Zaczęło się już przy schronisku. Pożałowali Juniorowi miski wody dla psa. Jak chce mu dać pić, to niech sobie kupi mineralną. No to kupił, w końcu to jego młodszy brat, a i spragnionego nie napoić to tys psecie nie po krześcijańsku, choć to zwycojny gowiednik a nie cłowiek, prowda ? Potem juz było tylko coraz gorzej.
Pod kaplicą przyczepił sie do nas jakiś cieć handlujący w wejściu dewocjonaliami i książkami o to, że sie opieramy o barierkę, i że młody spadnie i że GOPR trzeba będzie wzywać i że jeszcze go żmija ukąsi. Bredził.
Zwróciłem mu grzecznie uwage, że chłopak jest ze mną, i nie musi sie o niego martwić, bo już nie w takich miejscach bywał i jak dotąd nic mu sie nie stało. No to wyszło na to, że mu to połamiemy, a to tyle pieniędzy kosztuje. Taki kawał dyszla złamać? Jeszcze coś bluzgał, że to przez takich jak my coś tam... nawet nie wiem co, bo mi to z jednej strony wpadło a z drugiej wyleciało. Bałwan.
O rzut kamieniem czworo młodzieży średnio szkolnej acz za pewne nieletniej w składzie damsko męskim radośnie i wylewnie półlitra per gwint opróżniało. Drugiego z kolei. Albowiem pierwszy półliter już opróżniony bez celu obok w trawie się walał. I w walaniu się onym celu nijakiego nie było. Jak i mądrości żadnej w opróżnianiu jego. Tak jego jak i tego, który po nim nastapił i ciągle jeszcze opróznianym był. Bo wszystko co oprózniane jest, pełnym nie zostanie a pustym będzie. I pustość owa jako sromota, płacz i zgrzytanie zębów świadectwem i przyczyną tychże i upadku ich będzie. A na to wszystko cieć i Wielki Polak spoglądali. Dosłownie i jakoby symbolicznie , ale zawsze. Zgroza.

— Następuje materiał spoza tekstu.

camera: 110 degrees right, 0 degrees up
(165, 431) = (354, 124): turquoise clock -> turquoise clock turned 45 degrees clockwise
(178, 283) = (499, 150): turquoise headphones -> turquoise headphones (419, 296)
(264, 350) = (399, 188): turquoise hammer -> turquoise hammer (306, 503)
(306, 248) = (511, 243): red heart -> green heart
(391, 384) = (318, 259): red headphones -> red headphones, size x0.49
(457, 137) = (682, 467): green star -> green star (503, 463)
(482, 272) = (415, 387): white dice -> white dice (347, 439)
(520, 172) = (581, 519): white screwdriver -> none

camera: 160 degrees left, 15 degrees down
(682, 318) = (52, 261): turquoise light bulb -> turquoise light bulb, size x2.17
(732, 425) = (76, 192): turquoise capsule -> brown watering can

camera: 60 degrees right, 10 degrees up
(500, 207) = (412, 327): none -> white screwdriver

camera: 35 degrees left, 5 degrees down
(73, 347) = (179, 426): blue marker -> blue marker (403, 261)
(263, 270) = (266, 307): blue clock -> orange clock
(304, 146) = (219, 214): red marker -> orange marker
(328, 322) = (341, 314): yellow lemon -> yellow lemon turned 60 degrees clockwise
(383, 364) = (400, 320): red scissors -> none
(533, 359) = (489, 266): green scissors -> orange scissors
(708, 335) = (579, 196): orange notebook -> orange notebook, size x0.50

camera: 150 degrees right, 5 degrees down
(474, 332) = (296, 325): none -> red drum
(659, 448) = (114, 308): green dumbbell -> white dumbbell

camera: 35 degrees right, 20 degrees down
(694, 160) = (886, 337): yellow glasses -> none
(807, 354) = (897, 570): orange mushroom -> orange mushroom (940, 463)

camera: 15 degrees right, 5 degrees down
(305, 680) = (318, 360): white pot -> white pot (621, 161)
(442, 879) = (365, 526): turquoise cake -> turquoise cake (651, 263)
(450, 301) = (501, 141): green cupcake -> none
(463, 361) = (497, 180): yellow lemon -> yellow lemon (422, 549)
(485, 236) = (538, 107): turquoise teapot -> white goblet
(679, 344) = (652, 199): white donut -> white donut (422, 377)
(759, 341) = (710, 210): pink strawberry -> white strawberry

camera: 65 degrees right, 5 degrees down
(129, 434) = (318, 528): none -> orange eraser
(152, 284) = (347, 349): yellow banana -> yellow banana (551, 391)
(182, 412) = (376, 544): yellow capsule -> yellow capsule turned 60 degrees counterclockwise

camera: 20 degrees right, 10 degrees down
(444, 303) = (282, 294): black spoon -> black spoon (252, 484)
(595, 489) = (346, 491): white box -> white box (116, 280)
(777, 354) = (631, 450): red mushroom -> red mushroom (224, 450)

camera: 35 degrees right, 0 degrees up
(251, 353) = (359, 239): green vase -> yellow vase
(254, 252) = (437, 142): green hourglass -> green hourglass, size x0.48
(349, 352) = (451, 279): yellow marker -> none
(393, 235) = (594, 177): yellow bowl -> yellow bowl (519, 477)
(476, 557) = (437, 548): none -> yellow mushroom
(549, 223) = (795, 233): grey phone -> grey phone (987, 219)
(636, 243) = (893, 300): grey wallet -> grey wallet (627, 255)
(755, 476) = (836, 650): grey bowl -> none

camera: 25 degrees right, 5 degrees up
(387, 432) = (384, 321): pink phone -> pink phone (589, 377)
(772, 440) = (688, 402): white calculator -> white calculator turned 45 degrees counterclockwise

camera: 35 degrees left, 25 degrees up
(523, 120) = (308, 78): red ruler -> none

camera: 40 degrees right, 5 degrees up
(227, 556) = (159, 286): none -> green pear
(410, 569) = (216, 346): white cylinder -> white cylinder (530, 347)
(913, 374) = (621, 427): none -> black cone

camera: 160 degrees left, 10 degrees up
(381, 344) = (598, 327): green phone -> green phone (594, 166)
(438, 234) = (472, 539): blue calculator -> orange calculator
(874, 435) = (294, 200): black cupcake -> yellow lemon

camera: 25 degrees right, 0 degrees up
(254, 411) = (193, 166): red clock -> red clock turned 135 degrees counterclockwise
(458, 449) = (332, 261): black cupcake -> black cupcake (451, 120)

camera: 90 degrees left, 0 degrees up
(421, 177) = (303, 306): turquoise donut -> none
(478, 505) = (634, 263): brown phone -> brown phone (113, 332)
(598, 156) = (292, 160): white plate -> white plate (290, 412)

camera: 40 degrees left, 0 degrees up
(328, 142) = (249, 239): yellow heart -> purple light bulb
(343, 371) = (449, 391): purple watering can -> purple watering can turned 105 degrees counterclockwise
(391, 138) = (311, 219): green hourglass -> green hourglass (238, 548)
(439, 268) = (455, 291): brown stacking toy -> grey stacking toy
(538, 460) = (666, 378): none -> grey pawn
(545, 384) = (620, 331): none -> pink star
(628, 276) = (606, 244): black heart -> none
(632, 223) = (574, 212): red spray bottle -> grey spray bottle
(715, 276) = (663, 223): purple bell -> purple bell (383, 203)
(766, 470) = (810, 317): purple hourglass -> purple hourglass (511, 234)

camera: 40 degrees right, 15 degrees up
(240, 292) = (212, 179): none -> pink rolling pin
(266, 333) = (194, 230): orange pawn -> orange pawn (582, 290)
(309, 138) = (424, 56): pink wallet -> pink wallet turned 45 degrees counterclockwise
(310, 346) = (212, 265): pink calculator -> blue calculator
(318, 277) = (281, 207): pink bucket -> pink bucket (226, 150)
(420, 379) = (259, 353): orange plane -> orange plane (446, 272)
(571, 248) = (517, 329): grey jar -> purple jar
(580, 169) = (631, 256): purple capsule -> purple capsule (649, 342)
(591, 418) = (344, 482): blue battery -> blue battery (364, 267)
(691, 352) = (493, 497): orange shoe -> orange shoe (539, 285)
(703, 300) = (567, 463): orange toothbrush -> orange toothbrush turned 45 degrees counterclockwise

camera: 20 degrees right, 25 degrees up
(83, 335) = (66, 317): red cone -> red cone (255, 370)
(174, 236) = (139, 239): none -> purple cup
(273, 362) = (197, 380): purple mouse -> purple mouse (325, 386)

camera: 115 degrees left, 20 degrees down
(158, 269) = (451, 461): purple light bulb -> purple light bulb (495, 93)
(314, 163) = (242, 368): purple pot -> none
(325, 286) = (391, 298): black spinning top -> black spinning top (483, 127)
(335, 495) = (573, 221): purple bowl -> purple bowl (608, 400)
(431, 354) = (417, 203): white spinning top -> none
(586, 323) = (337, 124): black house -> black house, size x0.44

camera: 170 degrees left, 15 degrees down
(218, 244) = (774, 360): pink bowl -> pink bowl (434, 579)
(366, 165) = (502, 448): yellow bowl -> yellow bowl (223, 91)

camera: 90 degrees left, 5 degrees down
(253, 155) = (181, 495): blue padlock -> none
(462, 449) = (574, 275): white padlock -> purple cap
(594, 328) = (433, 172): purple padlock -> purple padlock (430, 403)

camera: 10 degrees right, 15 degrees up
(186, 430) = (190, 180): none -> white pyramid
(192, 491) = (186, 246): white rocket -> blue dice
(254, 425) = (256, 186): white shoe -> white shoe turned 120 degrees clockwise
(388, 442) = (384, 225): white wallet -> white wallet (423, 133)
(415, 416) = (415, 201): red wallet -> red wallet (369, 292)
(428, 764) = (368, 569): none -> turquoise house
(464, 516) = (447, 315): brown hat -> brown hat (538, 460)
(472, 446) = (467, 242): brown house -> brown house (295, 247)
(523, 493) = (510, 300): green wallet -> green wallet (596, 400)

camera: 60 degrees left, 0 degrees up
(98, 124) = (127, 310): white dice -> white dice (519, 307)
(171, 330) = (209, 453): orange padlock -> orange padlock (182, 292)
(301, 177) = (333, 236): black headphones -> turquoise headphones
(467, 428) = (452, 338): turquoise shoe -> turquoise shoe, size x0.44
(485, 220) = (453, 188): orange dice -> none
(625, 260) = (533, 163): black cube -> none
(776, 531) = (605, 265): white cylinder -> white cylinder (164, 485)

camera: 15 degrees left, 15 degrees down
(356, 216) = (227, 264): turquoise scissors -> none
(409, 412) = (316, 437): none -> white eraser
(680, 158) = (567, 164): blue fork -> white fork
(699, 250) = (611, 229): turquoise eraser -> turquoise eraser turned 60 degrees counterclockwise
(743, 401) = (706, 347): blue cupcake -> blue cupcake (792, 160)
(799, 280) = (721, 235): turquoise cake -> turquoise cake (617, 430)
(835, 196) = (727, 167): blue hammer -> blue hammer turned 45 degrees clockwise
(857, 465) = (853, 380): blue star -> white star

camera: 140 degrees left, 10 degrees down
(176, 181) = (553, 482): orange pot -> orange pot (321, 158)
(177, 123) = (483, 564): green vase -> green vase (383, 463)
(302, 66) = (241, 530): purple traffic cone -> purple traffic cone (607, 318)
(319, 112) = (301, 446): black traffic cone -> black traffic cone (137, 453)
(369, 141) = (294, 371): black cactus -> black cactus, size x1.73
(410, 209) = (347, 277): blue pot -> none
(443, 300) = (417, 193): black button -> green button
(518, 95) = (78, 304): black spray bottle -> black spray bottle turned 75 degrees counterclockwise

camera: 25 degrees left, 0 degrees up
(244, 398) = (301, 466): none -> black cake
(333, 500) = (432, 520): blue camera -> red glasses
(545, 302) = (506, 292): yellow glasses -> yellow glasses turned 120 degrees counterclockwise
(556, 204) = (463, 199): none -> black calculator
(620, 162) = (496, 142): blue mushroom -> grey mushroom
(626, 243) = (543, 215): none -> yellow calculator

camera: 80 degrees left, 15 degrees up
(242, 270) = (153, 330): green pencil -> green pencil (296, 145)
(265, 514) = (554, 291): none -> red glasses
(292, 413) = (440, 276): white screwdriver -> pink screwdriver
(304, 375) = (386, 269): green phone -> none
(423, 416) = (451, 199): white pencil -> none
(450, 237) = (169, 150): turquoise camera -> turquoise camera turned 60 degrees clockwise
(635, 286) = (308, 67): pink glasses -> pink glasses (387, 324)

I tylko Jezusek Umęczony u wejścia do sankutuarium w przedsionku, z boku na swoim drzewsku wisząc oczy zdawał się mieć zamknięte, jakby wolał nie patrzeć. Smutek.
Góra jak góra. Zawsze tu była i będzie. A my jak mrugnięcie oka, na krótką chwilę. I mawiają niektórzy jest w tym jakiś głeboki zamysł, cel. Ale ja nie wiem jaki.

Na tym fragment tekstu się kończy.